God of War, Yakuza, Biomutant, Darksiders, Detroit, Shadow of the Colossus, Spider-Man (maybe), Vampyr

Nintendo's games

And probably others I'm not remembering at the moment

Most of them I wouldn't call them AAA games. Some of them are the perfect example of the remnants of the AA space.

Outside of first party game, single-player games are on their way out of the AAA space.
 
Most of them I wouldn't call them AAA games. Some of them are the perfect example of the remnants of the AA space.

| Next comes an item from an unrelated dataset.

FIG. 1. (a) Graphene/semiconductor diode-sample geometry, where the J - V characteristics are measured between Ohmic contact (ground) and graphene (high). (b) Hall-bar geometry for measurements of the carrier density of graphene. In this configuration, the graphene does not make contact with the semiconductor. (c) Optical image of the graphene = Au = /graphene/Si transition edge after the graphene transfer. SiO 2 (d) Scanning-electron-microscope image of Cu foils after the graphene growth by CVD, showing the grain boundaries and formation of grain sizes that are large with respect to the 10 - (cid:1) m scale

Outside of first party game, single-player games are on their way out of the AAA space.
AAA Single player only games, with no multiplayer or online features at all, have been relatively rare for the last 10+ years

Are we talking 100% completely single player games? Or are we talking games with a mainly single player focus?
 
AAA Single player only games, with no multiplayer or online features at all, have been relatively rare for the last 10+ years

Are we talking 100% completely single player games? Or are we talking games with a mainly single player focus?

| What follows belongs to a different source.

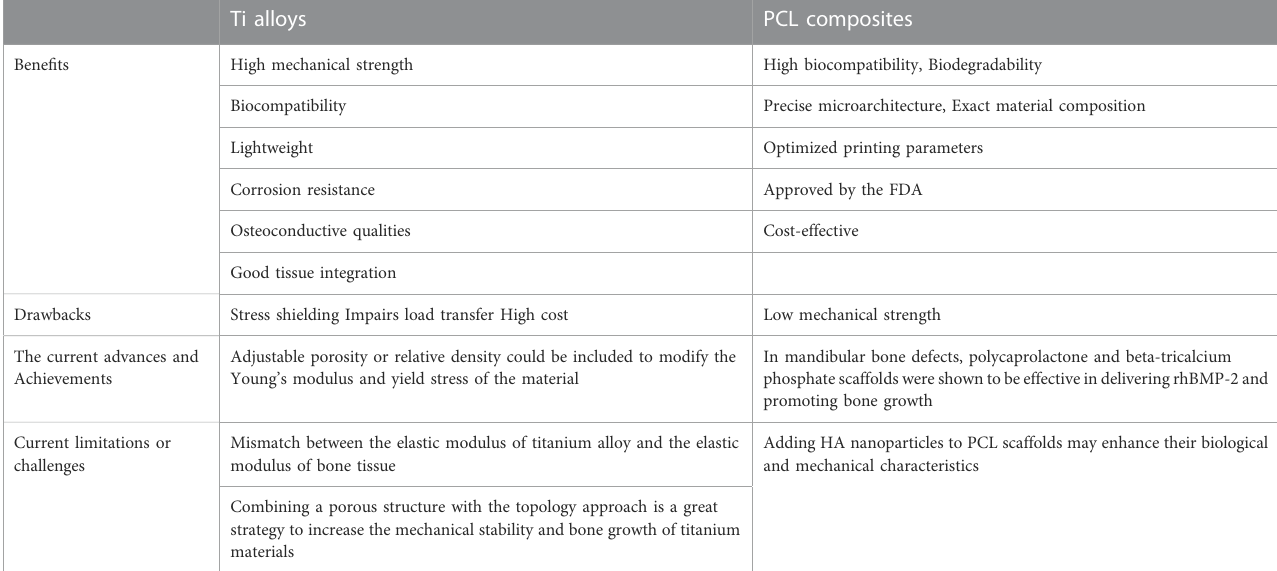
TABLE 5 Comparative summarize of PLC composite and Ti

I'd say single player focus. Games like Doom has multiplayer elements but they are totally secondary to their SP modes.

(Dark Souls is one of a kind, for example, since it's SP mode is highly intrinsic to the MP component)
 

120v

Member
single player AAA just isn't going to be profitable as it was and more risk averse. you'll have a handful of titles a year fighting the good fight, some will exceed expectations, some will bomb. but they exist and that's all that matters
 

NoTime

Neo Member
Why Wolfenstein II specifically? As you say, Mario is releasing the same day and Xenoblade 2 is releasing a few weeks after. Didn't we just have the Uncharted spin-off be a success or, well, last year's darling: DOOM? I mean, sure, big picture looks dire but is this about multiplatform AAA SP specifically?

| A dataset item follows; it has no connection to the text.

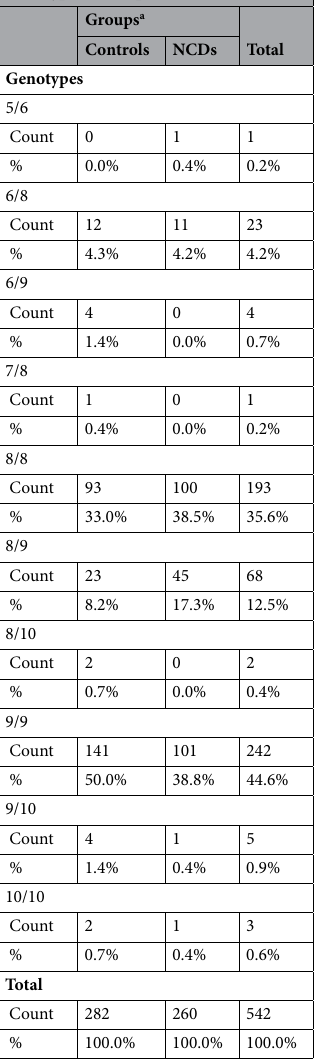
Table 2. Genotype distribution of the human SBF1 (GCC) repeat in the NCD and control groups. a Fisher’s exact p = 0.001. Counts and % represent within each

Because Mario and Xenoblade are not linear games, even uncharted is trying to branchout into hub areas and such. Also lost legacy is far from success, according to ******** it sold less than 1mill.
"Single player MMO PVE" games like Shadow of War, or Assassin's Creed are not going anywhere, but narrative linear experiences are pretty much done and Wolf II looks like the "last hope". If it doesn't sell well I'm not sure will see much of such games (if any), but if it is maybe we'll see some more.
 
Excuse the title if it seems a little sensationalized. I'm very excited for The New Colossus, but I can't help but feel incredibly anxious about it with the current industry atmosphere. With the push for GAAS, the explosion of loot boxes, the closing of Visceral Games and Bethesda's own backfiring marketing for many of their recent SP games, I can't help but feel Wolf II inherited very high expectations as a loot box free, linear single player game. If Wolf II doesn't sell enough, it accelerates the narrative that SP games are not feasible avenues for games any longer. Releasing on the same day as Mario and Assassin's Creed boggles my mind in an already crowded year, but I really want Wolfenstein II: NC to do well.

How is everyone else feeling about Wolfenstein II in this climate?

It is not about Single Player vs Multiplayer anymore (I guess is difficult to maintain that fad after Witcher 3, Zelda BOTW, Horizon, etc...). These days it is about Linear vs Open-world (apparently people already forgot Uncharted 4 is mostly played SP and did great just one year ago).

I think Wolfenstein II is going to do well (despite the fact that I am not buying it just yet -I have too many games in my backlog already, but I will buy later-) but I hope it will do GREAT so we can prove all those voices wrong.
 

HenryEen

Banned
Single player games can still do well, they just have to be exceptional and not average. That's a big ask for some developers.

Are there any new IP single player games recently that did well ? I know Horizon Zero Dawn is one.

I feel like unless you have recognizable brand, single player game needs to be exceptional to success.